Work item: Copy each line of the records below that has "Agências" in it.

:: Records for this task ::

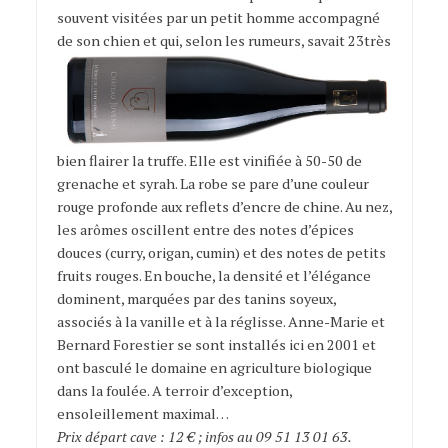
souvent visitées par un petit homme accompagné
de son chien et qui, selon les
rumeurs, savait 23très
bien flairer la truffe. Elle est vinifiée à 50-50 de
grenache et syrah. La robe se pare d’une couleur
rouge profonde aux reflets d’encre de chine. Au nez,
les arômes oscillent entre des notes d’épices
douces (curry, origan, cumin) et des notes de petits
fruits rouges. En bouche, la densité et l’élégance
dominent, marquées par des tanins soyeux,
associés à la vanille et à la réglisse. Anne-Marie et
Bernard Forestier se sont installés ici en 2001 et
ont basculé le domaine en agriculture biologique
dans la foulée. A terroir d’exception,
ensoleillement maximal…
Prix départ cave : 12 € ; infos au 09 51 13 01 63.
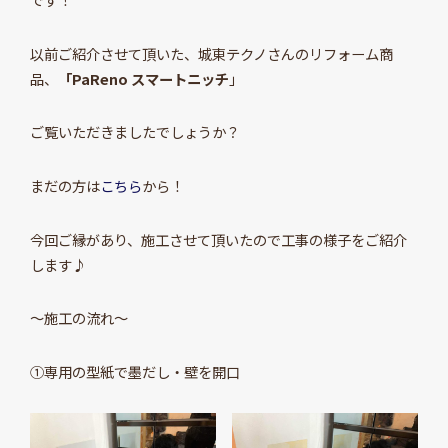
以前ご紹介させて頂いた、城東テクノさんのリフォーム商
品、
「PaReno スマートニッチ
」
ご覧いただきましたでしょうか？
まだの方は
こちら
から！
今回ご縁があり、施工させて頂いたので工事の様子をご紹介
します♪
～施工の流れ～
①専用の型紙で墨だし・壁を開口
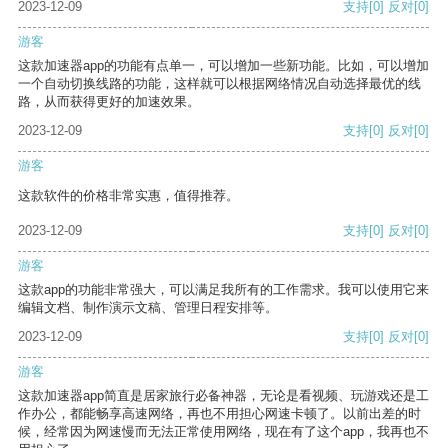
2023-12-09
支持
[0]
反对
[0]
游客
这款加速器app的功能有点单一，可以增加一些新功能。比如，可以增加
一个自动切换线路的功能，这样就可以根据网络情况自动选择最优的线
路，从而获得更好的加速效果。
2023-12-09
支持
[0]
反对
[0]
游客
这款软件的价格非常实惠，值得推荐。
2023-12-09
支持
[0]
反对
[0]
游客
这款app的功能非常强大，可以满足我所有的工作需求。我可以使用它来
编辑文档、制作演示文稿、管理日程安排等。
2023-12-09
支持
[0]
反对
[0]
游客
这款加速器app简直是居家旅行必备神器，无论是看视频、玩游戏还是工
作办公，都能畅享高速网络，再也不用担心网速卡顿了。以前出差的时
候，经常因为网速慢而无法正常使用网络，现在有了这个app，我再也不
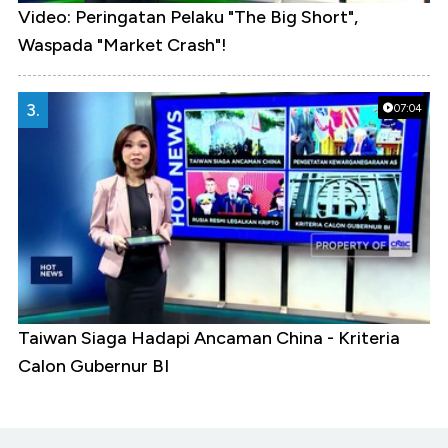
Video: Peringatan Pelaku "The Big Short",
Waspada "Market Crash"!
3.
07:04
Taiwan Siaga Hadapi Ancaman China - Kriteria
Calon Gubernur BI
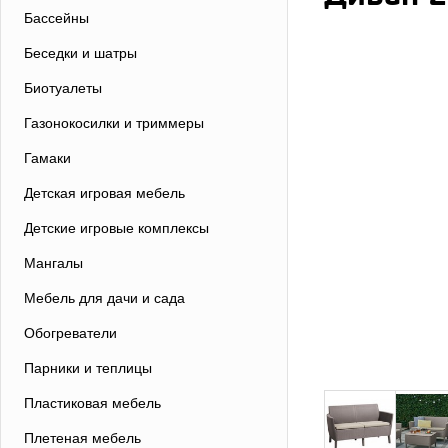
Бассейны
Беседки и шатры
Биотуалеты
Газонокосилки и триммеры
Гамаки
Детская игровая мебель
Детские игровые комплексы
Мангалы
Мебель для дачи и сада
Обогреватели
Парники и теплицы
Пластиковая мебель
Плетеная мебель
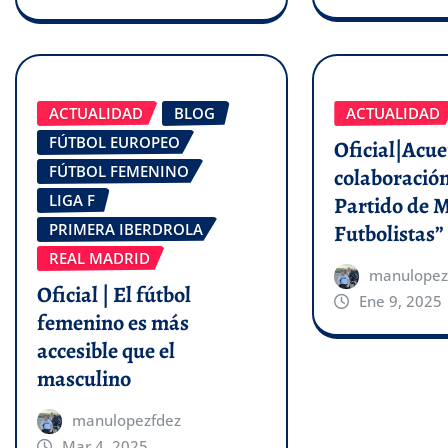
ACTUALIDAD
BLOG
ACTUALIDAD
FÚTBOL EUROPEO
Oficial|Acu
FÚTBOL FEMENINO
colaboración
LIGA F
Partido de 
Futbolistas”
PRIMERA IBERDROLA
REAL MADRID
manulopez
Oficial | El fútbol
Ene 9, 2025
femenino es más
accesible que el
masculino
manulopezfdez
Mar 4, 2025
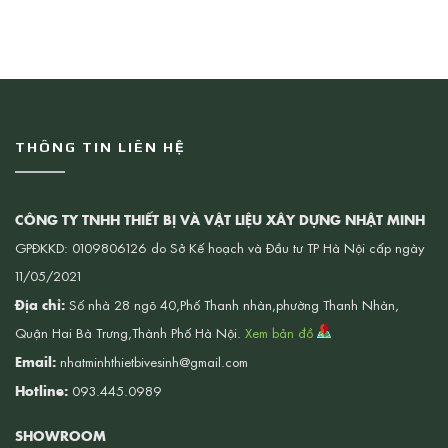
THÔNG TIN LIÊN HỆ
CÔNG TY TNHH THIẾT BỊ VÀ VẬT LIỆU XÂY DỰNG NHẬT MINH
GPĐKKD: 0109806126 do Sở Kế hoạch và Đầu tư TP Hà Nội cấp ngày
11/05/2021
Địa chỉ:
Số nhà 28 ngõ 40,Phố Thanh nhàn,phường Thanh Nhàn,
Quận Hai Bà Trưng,Thành Phố Hà Nội.
Xem bản đồ
Email:
nhatminhthietbivesinh@gmail.com
Hotline:
093.445.0989
SHOWROOM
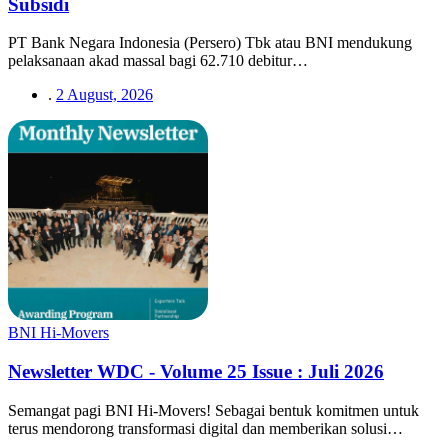
Subsidi
PT Bank Negara Indonesia (Persero) Tbk atau BNI mendukung
pelaksanaan akad massal bagi 62.710 debitur…
.
2 August, 2026
BNI Hi-Movers
Newsletter WDC - Volume 25 Issue : Juli 2026
Semangat pagi BNI Hi-Movers! Sebagai bentuk komitmen untuk
terus mendorong transformasi digital dan memberikan solusi…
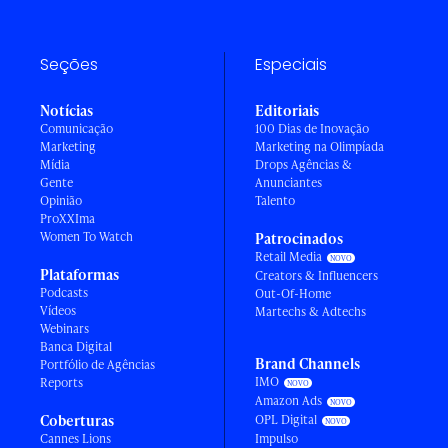
Seções
Especiais
Notícias
Editoriais
Comunicação
100 Dias de Inovação
Marketing
Marketing na Olimpíada
Mídia
Drops Agências &
Gente
Anunciantes
Opinião
Talento
ProXXIma
Women To Watch
Patrocinados
Retail Media
Plataformas
Creators & Influencers
Podcasts
Out-Of-Home
Vídeos
Martechs & Adtechs
Webinars
Banca Digital
Brand Channels
Portfólio de Agências
IMO
Reports
Amazon Ads
Coberturas
OPL Digital
Cannes Lions
Impulso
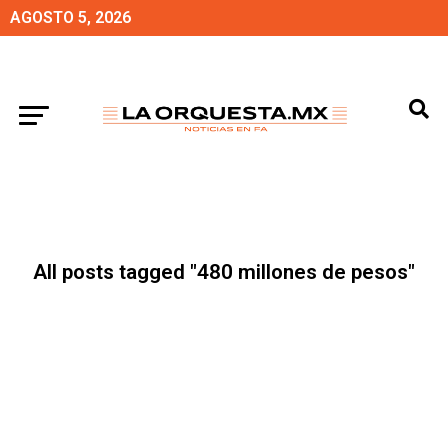
AGOSTO 5, 2026
All posts tagged "480 millones de pesos"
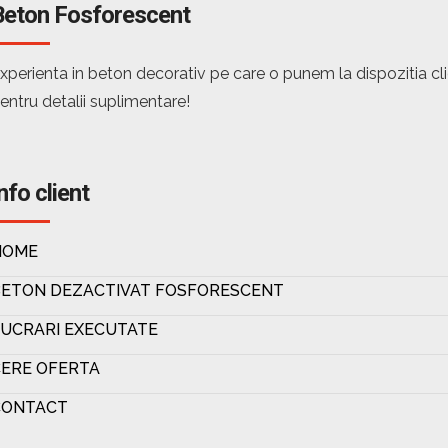
Beton Fosforescent
xperienta in beton decorativ pe care o punem la dispozitia c
entru detalii suplimentare!
nfo client
HOME
BETON DEZACTIVAT FOSFORESCENT
UCRARI EXECUTATE
ERE OFERTA
CONTACT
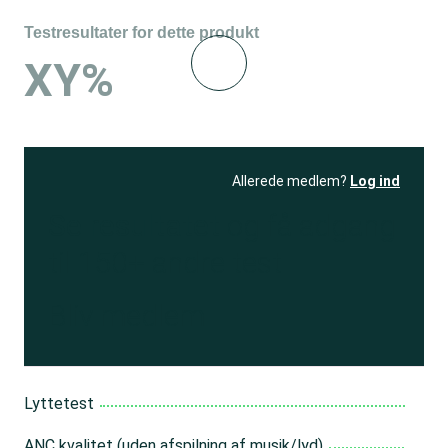
Testresultater for dette produkt
XY%
Allerede medlem?
Log ind
Se resultatet
og få adgang
til 150+ andre test
Bliv medlem
Lyttetest
ANC kvalitet (uden afspilning af musik/lyd)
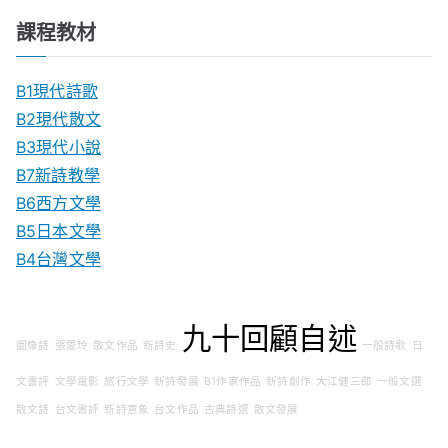
課程教材
B1現代詩歌
B2現代散文
B3現代小說
B7新詩教學
B6西方文學
B5日本文學
B4台灣文學
九十回顧自述
圖像詩
張愛玲
散文作品
新詩史
一般詩歌
日
文書評
文學電影
旅行文學
新詩發展
B1作家作品
新詩創作
大江健三郎
一般文選
散文詩
台文書評
新詩意象
台文作品
古典詩選
散文發展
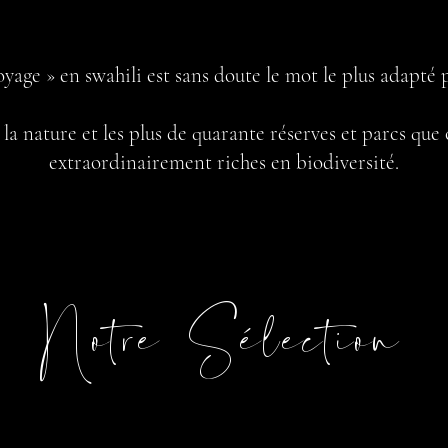
voyage » en swahili est sans doute le mot le plus adapt
la nature et les plus de quarante réserves et parcs que
extraordinairement riches en biodiversité.
Notre Sélection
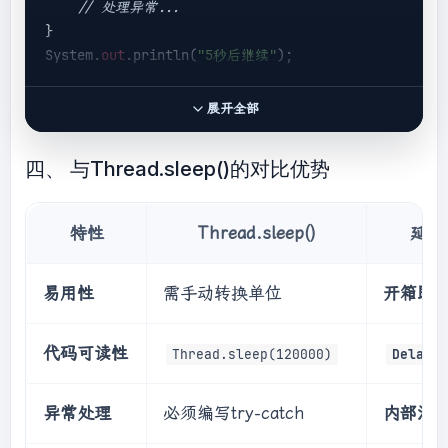
// 处理异常...
public
static
void
}

delayWithExponentialBackoff
(
int
 retryCount, 
System.
out
.println(
"5秒后继续"
);

long
 baseDelayMs)
{

long
 delayMs = (
long
) (baseDelayMs * 
// 使用DelayUtils工具类
Math.
pow
(
2
, retryCount));

展开全部
System.
out
.println(
"任务开始"
);

        delayMillis(delayMs);

DelayUtils.delaySeconds(
5
); 
// 意图清晰，一目
    }

四、 与Thread.sleep()的对比优势
了然
System.
out
.println(
"5秒后继续"
);

特性
Thread.sleep()
延迟工
// 甚至可以使用更高级的功能
for
 (
int
 retry = 
0
; retry < 
5
; retry++) {

易用性
需手动转换单位
开箱即
try
 {

        performUnreliableOperation();

break
; 
// 成功则跳出循环
代码可读性
Thread.sleep(120000)
DelayUt
    } 
catch
 (Exception e) {

异常处理
必须编写try-catch
内部消
DelayUtils.delayWithExponentialBackoff(retry
, 
1000
); 
// 重试延迟：1s, 2s, 4s...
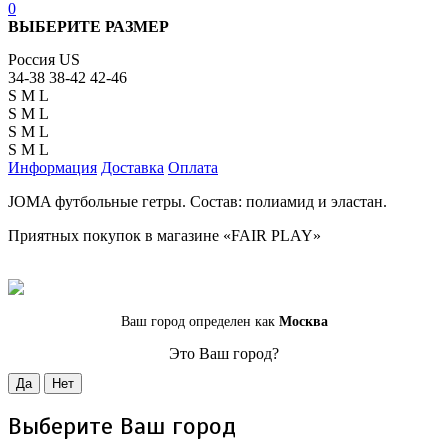
0
ВЫБЕРИТЕ РАЗМЕР
Россия
US
34-38
38-42
42-46
S
M
L
S
M
L
S
M
L
S
M
L
Информация
Доставка
Оплата
JOMA футбольные гетры. Состав: полиамид и эластан.
Приятных покупок в магазине «FAIR PLAY»
Ваш город определен как
Москва
Это Ваш город?
Да
Нет
Выберите Ваш город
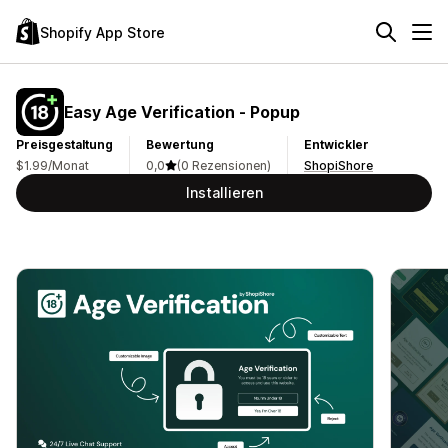
Shopify App Store
Easy Age Verification ‑ Popup
Preisgestaltung
Bewertung
Entwickler
$1.99/Monat
0,0
(0 Rezensionen)
ShopiShore
Installieren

:::

Result of the exercise:
Drops Agências &
Portfólio de Agências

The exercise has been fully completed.